▸ OBJECTIVE: Give the item lines below as a numbered list, starting at the line that contains "country: Cuba" and ending at the line that contains "county / district: Inyo", with no other lines and no blank lines.

▸ TASK DATA:

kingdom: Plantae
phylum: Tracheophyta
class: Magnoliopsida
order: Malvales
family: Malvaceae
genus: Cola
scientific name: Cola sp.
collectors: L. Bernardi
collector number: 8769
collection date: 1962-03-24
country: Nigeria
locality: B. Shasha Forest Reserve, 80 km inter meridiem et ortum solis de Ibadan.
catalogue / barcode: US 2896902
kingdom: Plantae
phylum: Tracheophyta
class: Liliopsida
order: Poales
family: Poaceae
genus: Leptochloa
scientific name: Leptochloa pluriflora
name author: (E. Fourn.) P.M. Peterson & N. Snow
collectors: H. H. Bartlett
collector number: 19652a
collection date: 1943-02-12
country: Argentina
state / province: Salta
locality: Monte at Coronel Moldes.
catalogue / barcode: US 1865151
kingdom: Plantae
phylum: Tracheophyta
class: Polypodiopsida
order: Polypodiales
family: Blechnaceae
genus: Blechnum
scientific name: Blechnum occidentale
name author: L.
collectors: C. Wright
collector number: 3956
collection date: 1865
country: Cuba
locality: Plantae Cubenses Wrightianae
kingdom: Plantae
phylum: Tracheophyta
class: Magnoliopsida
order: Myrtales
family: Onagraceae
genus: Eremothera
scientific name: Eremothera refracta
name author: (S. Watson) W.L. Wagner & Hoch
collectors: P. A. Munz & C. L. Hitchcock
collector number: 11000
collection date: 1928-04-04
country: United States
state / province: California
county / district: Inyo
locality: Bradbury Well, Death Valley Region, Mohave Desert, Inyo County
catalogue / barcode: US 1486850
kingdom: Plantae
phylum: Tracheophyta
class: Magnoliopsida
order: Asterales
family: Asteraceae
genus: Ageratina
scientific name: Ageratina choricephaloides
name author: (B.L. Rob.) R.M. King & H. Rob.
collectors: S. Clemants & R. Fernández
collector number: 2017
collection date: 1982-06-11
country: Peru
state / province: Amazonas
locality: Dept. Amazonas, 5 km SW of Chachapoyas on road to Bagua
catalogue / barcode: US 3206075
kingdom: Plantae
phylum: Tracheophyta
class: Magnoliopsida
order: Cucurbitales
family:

▸ SOLUTION FOR THIS PROBLEM:
1. country: Cuba
2. locality: Plantae Cubenses Wrightianae
3. kingdom: Plantae
4. phylum: Tracheophyta
5. class: Magnoliopsida
6. order: Myrtales
7. family: Onagraceae
8. genus: Eremothera
9. scientific name: Eremothera refracta
10. name author: (S. Watson) W.L. Wagner & Hoch
11. collectors: P. A. Munz & C. L. Hitchcock
12. collector number: 11000
13. collection date: 1928-04-04
14. country: United States
15. state / province: California
16. county / district: Inyo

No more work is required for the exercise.